Consuming tons of resources and buying tons of them can’t be totally a surprise for a country of 1.6 billion. Why wouldn’t it be massive or unnoticeable. Imposing deviousness interprets some malicious end goal out general fear, especially when those actually involved had something to gain respectively that may or may not really have an impact on the war.

It can be something worth thinking about if this impact would be dissimilar to how any other country or a collection of countries would buy the grain if China never existed. They would have needed to be sold. Someone had to buy. Some would not have bought, and the situation would be similar

Selling to one country or one country buying and implying deviousness plus uneasiness needs some real examination to truly hold weight. Assuming that what is happening is weaponized scarcity created deliberately, instead of, let’s say, the natural needs for consuming food and energy by almost a fifth or close to a quarter of the human population in the planet is rather nonsensical.

And this level of consumption has thoroughly been repressed due to lockdowns for not just this year or 2022 or 2021, but a span of 4 years.
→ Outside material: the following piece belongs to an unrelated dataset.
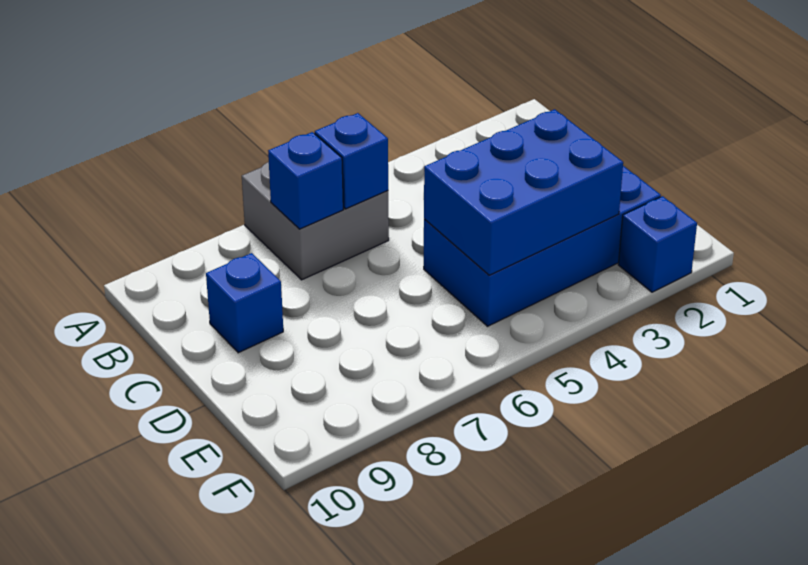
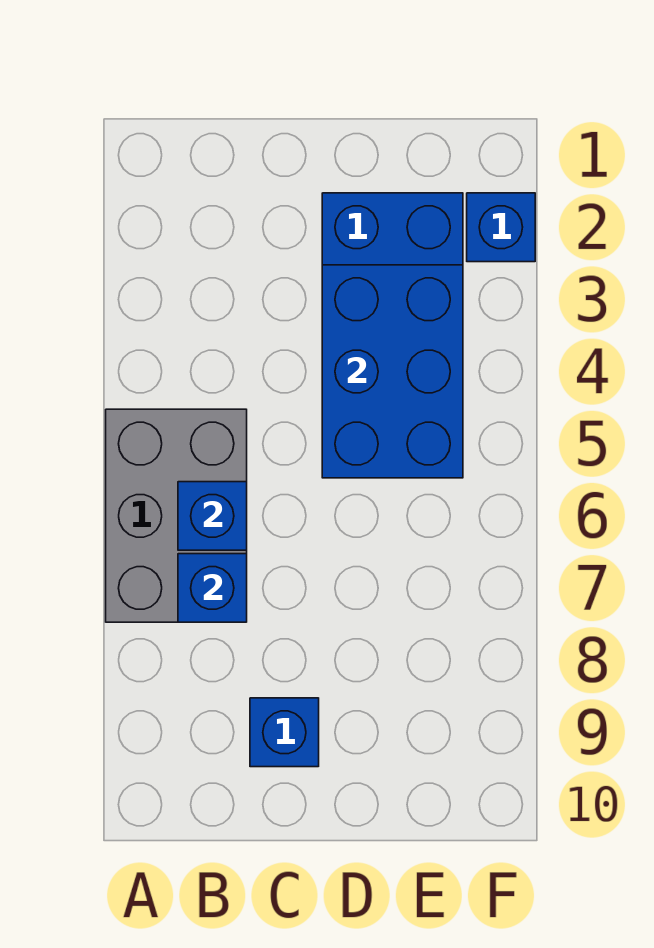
grey brick A6:B7 level 1 -> grey brick A5:B7 level 1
Therefore, such return of large amounts of consumption is a return to the norm before 2019. Additionally, the period of the start of the 2000s up to then was one of rapid urbanization that was spurred by investment from outside China. Creating cities and the daily living of cities are both processes requiring large amounts of natural resource consumption not only for grain or gas. Every country on the planet was expecting this and ready and waiting to cash in first when the doors open as they were doing so before the outbreak. A lot of partiality is needed to ignore this wider context to assume suspicious activity. Assuming such suspicions with the same evidence that would compel them to take the same decisions regardless of geopolitics is assuming. It also requires totally forgetting all the elements outside China that led to this situation and brought China into this position. The European countries who won it lost from recent events have made their moves indicating their favorable positions, namely France, who stuck with nuclear and had a strong long standing food industry infrastructure. They made a big show of how vindicated they would have felt when they had the winds shift in their favor

It also distracts from real concerns for the US that are worth keeping an eye on that China does which includes diplomatic endeavors in the Middle East and the global south in general.
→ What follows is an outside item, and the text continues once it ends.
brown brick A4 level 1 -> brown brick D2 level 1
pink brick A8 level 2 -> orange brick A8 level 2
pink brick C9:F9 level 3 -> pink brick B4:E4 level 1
Nevertheless, real comparisons of repressed consumption with natural consumption before and after the lockdowning, including the impact of poor harvests, may indicate a level of consumption that is sufficient for the population coming out of lockdown and poor harvest, and looking at that with the amount bought and what the differences are can actually indicate some reason outside of feeding the population. This also includes gas consumption, and would support a stronger argument of some strategic positioning that doesn’t totally have to rely on correlation, which naturally invites the point that correlation is not causation or concrete connection from one event or another.

sermen on June 19th, 2023 at 07:44 UTC »

Political correctness aside - Putin wasn't able to start the war without his Chinese overlord permission.

It's obvious Chinese knew. Chinese even forced Russians to wait precisily for the olimpics in China to end not to steal the attention.

jaeger123 on June 18th, 2023 at 22:14 UTC »

SS: The article indicates that just before the Russia Ukraine war China went on a gas buying spree , so much so as to purchase upto 91% of world supply in long term contracts. When Putin threatened to choke Europes supplies a lot of the pain came from the fact that the Chinese had already bought most of it.

Similarly and while I'll add this IS my speculation , if someone knew that the Kharkov dam would be blown up , China which itself produces 130 million tonnes of wheat each year still purchased a record amount despite plentiful harvests. https://www.world-grain.com/articles/18365-china-becomes-worlds-largest-wheat-importer-in-2022-23#:~:text=WASHINGTON%2C%20DC%2C%20US%20%E2%80%94%20China,Department%20of%20Agriculture%20(USDA).

Again my own speculation but if the Russians are fighting the war , it's the Chinese inflicting the economic pains of scarcity from it.